Ministérios do Turismo e do Ambiente assinam protocolo de cooperação

O referido protocolo visa a facilitação do desenvolvimento sustentável e fomento do turismo através do estabelecimento preferencial de condições para o ecoturismo na área do Projecto Okavango - Zambeze

Os ministérios do Turismo e do Ambiente assinaram ontem, em Luanda, um protocolo de cooperação para a preservação da área do projecto Okavango Zambeze. O protocolo foi assinado ontem em Luanda, pela ministra do Turismo, Ângela Bragança, a ministra do Ambiente, Paula Francisco Coelho e o vice-presidente do canal National Geographic, Jonnhie Billie, depois da sessão da estreita do filme “Into the Okavango”. Entre os objectivos específicos o mesmo tem como objectivo a prestar apoio técnico aos ministérios do Ambiente e do Turismo na elaboração e execução de planos de conservação e de gestão sustentável para a área do projecto.

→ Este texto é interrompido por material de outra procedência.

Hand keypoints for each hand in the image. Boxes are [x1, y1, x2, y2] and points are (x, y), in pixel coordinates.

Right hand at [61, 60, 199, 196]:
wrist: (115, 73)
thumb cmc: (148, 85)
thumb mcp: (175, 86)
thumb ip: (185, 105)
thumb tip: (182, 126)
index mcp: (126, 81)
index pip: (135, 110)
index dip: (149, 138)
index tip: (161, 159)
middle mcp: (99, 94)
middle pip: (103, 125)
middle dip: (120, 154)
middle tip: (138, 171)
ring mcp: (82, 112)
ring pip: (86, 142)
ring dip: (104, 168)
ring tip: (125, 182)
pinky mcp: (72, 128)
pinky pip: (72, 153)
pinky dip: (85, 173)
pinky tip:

Segundo a ministra do Turismo, Ângela Bragança, avança que essa acção está patente nas acções do Presidente da República, que define que todos os projectos relacionados com a área da conservação e do turismo devem sobretudo estar ligadas ao desenvolvimento e também a promover o bem-estar das “Toda a acção está a ser bem desenvolvida no sentido de que com o canal National Geographic e outros parceiros possamos desenvolver à partida já muitos projectos”, disse. Referiu ainda que durante a semana passada uma delegação do Ministério do Turismo deslocouse até à região do Okavango com vários investidores, no sentido de ilustrar as eventuais potencialidades existentes naquela região. Por outro lado, o vice-presidente do canal National Geographic, entidade responsável pelo financiamento, Jonnhie Bellie, sem avançar o valor investido, disse ser a primeira das 12 expedições a ser realizada pelo canal.

Pra já, avança que a National Geographic desenvolveu esse trabalho para perceber o potencial turístico existente naquela região, uma vez que a área da biodiversidade sempre foi essencial para os humanos e não só. O investigador comprometeuse em continuar a investir na realização de mais filmes para ilustrar o potencial que existe em Angola. A expedição, que surgiu no filme “Into the Okavango”, durou quase quatro meses, contou com a participação de especialistas da África do Sul, do Botswana, Namíbia e de Angola, que ao longo da expedição fizeram a recolha de informações sobre o modus vivendi das populações do curso do rio Cuito até ao Botswana, e da população selvagem. O projecto Wilderness de Okavango, que foi financiado pelo National Geographic é um esforço plurianual para pesquisar a maior bacia do rio Cuito, a maior área húmida de água doce no sul da África e a principal fonte de água para um milhão de pessoas.